Good Radio Networks LLC, doing business as GoodRadio.TV, was a West Palm Beach, Florida based radio ownership group headed by former Pax president Dean Goodman. Partners in this venture include former NAB Chairman Eddie Fritz, and former founder of NextMedia, Carl Hirsch.

GoodRadio was established in late-2006 with the purchase of six stations in Iowa. It later acquired The Shepherd Group's 8 FM and 8 AM stations, all in Missouri, in February 2007. In 2007, Good Radio had plans to acquire 200 smaller-market radio stations from Clear Channel Communications, but the deal fell through when its financing group, American Securities Capital Partners, objected to the deal's $452 million cost.

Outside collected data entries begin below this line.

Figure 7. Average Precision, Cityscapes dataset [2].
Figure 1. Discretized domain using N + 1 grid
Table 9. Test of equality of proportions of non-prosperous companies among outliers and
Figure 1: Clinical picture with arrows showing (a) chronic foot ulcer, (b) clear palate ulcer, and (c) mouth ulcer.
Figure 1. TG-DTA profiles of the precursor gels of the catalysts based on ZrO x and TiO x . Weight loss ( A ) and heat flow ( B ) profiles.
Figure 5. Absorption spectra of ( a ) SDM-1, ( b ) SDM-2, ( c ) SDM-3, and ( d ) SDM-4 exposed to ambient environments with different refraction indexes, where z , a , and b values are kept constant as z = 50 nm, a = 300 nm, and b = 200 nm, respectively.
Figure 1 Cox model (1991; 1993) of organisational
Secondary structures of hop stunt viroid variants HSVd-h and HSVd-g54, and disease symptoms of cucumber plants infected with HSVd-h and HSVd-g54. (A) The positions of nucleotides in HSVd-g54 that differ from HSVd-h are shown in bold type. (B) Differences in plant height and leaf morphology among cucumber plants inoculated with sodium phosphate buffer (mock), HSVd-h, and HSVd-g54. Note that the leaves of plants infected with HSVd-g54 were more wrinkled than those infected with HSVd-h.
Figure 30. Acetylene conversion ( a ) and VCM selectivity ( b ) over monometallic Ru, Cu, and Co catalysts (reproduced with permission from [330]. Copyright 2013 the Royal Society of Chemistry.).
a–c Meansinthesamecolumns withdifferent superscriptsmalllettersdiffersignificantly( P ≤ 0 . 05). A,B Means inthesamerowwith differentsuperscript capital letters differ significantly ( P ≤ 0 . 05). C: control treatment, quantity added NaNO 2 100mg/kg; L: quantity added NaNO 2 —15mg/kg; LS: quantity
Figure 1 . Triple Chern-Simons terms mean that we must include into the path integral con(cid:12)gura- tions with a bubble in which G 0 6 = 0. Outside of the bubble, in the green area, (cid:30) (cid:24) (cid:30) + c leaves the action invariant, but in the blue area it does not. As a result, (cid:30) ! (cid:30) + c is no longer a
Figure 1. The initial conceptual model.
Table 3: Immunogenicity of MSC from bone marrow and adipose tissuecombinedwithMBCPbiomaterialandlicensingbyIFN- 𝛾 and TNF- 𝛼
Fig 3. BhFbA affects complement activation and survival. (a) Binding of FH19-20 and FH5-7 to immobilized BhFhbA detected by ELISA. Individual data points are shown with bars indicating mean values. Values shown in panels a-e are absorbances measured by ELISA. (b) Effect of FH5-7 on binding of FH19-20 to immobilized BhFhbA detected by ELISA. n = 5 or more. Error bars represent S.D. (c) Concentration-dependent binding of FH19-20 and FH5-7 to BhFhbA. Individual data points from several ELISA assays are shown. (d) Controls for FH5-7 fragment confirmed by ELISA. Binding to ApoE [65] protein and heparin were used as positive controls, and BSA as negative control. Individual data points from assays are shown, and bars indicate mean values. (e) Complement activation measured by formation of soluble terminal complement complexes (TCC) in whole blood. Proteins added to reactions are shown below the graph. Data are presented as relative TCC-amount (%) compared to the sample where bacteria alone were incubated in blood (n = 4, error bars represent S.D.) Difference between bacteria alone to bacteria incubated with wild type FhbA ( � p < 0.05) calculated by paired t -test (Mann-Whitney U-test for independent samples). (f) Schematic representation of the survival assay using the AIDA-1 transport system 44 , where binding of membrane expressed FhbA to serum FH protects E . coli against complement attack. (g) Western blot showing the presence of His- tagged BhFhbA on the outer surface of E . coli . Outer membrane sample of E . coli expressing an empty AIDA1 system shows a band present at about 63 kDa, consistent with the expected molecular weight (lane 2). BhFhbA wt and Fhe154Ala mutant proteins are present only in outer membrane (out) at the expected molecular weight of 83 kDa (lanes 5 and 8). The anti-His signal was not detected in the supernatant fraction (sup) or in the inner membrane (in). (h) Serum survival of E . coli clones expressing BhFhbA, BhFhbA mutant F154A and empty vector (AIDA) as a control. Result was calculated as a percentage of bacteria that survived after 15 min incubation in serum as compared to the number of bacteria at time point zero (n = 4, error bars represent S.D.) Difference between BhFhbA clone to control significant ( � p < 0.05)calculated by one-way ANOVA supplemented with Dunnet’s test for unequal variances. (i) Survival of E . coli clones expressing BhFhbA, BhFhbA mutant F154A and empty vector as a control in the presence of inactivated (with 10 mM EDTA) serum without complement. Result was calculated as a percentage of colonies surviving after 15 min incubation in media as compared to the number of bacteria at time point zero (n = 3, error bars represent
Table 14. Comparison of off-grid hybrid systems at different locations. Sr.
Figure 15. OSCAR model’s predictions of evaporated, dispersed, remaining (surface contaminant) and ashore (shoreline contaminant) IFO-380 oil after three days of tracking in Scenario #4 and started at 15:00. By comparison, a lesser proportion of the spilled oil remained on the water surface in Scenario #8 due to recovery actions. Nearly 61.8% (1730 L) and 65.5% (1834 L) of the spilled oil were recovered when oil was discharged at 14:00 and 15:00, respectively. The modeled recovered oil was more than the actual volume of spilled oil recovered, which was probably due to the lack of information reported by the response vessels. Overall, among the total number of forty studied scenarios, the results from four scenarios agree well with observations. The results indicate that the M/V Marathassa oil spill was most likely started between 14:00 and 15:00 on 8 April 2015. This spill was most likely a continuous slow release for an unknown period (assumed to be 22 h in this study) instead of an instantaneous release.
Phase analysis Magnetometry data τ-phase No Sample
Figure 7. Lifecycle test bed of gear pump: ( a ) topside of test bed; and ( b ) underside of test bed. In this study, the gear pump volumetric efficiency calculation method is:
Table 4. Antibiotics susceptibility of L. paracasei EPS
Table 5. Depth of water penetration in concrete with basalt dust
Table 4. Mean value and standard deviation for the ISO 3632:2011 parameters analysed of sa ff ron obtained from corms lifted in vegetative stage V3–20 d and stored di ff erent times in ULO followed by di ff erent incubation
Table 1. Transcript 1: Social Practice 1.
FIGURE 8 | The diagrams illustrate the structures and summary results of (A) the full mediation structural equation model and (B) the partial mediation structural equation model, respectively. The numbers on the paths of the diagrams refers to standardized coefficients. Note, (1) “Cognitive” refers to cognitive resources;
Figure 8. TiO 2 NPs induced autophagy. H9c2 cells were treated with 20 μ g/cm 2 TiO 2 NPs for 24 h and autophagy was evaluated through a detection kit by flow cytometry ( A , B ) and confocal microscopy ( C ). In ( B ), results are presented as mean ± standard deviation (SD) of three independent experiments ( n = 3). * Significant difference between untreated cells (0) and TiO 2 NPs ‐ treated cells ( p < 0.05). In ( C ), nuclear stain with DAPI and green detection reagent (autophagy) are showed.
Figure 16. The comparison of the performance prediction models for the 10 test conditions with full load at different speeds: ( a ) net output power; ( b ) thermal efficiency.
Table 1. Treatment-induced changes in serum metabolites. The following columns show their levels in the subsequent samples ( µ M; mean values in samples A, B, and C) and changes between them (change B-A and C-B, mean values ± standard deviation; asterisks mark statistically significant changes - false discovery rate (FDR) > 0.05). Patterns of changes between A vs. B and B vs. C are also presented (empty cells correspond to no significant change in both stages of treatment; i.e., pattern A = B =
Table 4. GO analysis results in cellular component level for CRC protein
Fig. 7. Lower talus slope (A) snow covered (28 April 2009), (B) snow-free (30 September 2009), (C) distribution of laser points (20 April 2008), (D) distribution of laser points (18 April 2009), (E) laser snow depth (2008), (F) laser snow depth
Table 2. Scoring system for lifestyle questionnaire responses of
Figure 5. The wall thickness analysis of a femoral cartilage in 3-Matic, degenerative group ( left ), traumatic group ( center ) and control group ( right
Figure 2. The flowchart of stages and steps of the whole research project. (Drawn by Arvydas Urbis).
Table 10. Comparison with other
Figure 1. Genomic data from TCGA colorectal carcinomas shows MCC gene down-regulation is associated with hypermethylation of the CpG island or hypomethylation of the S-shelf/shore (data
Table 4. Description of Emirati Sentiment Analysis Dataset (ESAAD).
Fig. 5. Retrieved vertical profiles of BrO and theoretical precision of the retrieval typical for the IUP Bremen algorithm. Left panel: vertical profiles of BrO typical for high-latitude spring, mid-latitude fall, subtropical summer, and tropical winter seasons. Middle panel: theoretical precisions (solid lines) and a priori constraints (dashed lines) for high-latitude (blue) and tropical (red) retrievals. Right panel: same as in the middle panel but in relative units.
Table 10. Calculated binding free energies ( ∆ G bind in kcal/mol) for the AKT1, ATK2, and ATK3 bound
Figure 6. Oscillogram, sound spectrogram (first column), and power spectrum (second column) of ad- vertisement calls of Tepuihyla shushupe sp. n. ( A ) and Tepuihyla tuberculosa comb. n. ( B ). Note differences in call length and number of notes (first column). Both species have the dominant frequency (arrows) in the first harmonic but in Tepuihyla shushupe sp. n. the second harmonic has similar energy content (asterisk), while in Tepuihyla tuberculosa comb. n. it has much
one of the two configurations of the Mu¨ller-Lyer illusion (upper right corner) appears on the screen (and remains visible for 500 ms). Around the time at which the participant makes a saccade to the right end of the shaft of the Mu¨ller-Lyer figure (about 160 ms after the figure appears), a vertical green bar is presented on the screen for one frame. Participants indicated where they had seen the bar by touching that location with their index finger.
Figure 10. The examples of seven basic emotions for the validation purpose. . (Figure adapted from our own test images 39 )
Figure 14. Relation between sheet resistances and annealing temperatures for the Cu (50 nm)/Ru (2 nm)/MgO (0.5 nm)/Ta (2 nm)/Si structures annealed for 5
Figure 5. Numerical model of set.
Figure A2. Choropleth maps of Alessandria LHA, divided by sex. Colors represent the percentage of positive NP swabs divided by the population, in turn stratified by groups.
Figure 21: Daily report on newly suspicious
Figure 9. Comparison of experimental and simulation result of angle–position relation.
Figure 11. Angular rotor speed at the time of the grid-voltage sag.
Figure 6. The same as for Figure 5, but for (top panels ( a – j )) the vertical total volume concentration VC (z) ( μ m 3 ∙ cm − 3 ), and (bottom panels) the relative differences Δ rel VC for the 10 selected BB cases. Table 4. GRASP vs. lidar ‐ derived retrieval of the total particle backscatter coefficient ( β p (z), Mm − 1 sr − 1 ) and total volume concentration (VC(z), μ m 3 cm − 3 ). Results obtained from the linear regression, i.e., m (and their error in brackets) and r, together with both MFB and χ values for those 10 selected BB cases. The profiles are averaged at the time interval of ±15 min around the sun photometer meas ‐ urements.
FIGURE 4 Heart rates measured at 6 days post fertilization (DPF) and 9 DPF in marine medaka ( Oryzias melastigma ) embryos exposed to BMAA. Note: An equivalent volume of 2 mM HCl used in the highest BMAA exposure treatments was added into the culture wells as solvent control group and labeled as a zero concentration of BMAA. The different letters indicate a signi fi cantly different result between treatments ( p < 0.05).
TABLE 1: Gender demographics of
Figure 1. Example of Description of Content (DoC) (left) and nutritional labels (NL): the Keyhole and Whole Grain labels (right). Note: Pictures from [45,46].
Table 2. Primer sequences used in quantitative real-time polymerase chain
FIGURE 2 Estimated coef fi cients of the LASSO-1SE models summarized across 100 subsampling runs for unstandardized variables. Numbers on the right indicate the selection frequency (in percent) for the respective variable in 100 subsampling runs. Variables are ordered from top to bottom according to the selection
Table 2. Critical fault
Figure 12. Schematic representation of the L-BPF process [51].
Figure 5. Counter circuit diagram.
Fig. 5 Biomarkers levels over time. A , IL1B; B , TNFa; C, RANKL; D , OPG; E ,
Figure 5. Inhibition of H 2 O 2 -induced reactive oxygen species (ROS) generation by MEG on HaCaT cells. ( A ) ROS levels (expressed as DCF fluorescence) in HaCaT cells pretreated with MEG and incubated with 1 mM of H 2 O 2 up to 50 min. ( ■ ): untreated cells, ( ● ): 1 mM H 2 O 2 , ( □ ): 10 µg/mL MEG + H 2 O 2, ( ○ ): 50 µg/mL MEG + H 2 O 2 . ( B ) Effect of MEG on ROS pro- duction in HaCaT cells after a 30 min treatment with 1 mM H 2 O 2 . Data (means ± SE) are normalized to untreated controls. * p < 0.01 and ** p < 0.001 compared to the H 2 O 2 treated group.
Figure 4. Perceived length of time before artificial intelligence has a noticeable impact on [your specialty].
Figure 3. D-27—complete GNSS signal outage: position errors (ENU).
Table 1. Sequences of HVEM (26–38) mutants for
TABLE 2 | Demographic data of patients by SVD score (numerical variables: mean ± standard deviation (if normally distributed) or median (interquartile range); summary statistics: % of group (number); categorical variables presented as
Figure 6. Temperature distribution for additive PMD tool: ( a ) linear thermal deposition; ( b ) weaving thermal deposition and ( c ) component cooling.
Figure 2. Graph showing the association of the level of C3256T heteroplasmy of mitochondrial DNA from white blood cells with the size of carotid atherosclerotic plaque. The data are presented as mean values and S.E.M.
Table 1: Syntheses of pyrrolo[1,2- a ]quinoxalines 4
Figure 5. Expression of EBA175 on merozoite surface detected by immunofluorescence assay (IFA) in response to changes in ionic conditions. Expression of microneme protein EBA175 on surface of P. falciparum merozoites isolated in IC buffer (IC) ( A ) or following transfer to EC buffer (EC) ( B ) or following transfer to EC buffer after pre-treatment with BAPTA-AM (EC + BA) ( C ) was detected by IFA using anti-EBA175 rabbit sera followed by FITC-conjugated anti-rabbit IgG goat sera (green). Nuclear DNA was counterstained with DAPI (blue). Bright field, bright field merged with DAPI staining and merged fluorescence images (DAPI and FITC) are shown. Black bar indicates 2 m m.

In 2013, GoodRadio was folded into a larger holding company known as Digity, LLC, also owned by Goodman, joining a sister group of stations in West Palm under the banner West Palm Broadcasting. The reorganization came alongside Digity's purchase of NextMedia. Digity was in turn acquired by Larry Wilson's Alpha Media in February 2016.

== List of stations ==

=== In Iowa ===
KMCD 1570 AM in Fairfield, Iowa

KKFD 95.9 FM in Fairfield, Iowa

KGRN 1410 AM in Grinnell, Iowa

KRTI 106.7 FM in Grinnell, Iowa

KCOB 1280 AM in Newton, Iowa

KCOB-FM 95.9 FM in Newton, Iowa

=== In Missouri ===
KAAN 870 AM in Bethany, Missouri

KAAN 95.5 FM in Bethany, Missouri

KMRN 1360 FM in Cameron, Missouri

KKWK 100.1 FM in Cameron, Missouri

KDKD 1280 AM in Clinton, Missouri

KDKD 95.3 FM in Clinton, Missouri

KREI 800 AM in Farmington, Missouri

KTJJ 98.5 FM in Farmington, Missouri

KJFF 1400 AM in Farmington, Missouri

KBNN 750 AM in Lebanon, Missouri

KJEL 103.7 FM in Lebanon, Missouri

KXEA 104.9 FM in Lowry City, Missouri

KIRK 99.9 FM in Macon, Missouri

KTCM 97.3 FM in Madison, Missouri

KWIX 1230 AM in Moberly, Missouri

KRES 104.7 FM in Moberly, Missouri

KJPW 1390 AM in Waynesville, Missouri

KFBD 97.9 FM in Waynesville, Missouri

KIIK 1270 AM in Waynesville, Missouri

KOZQ 102.3 FM in Waynesville, Missouri

Despite the use of "TV" in its name, GoodRadio.TV never had any television stations in its ownership group.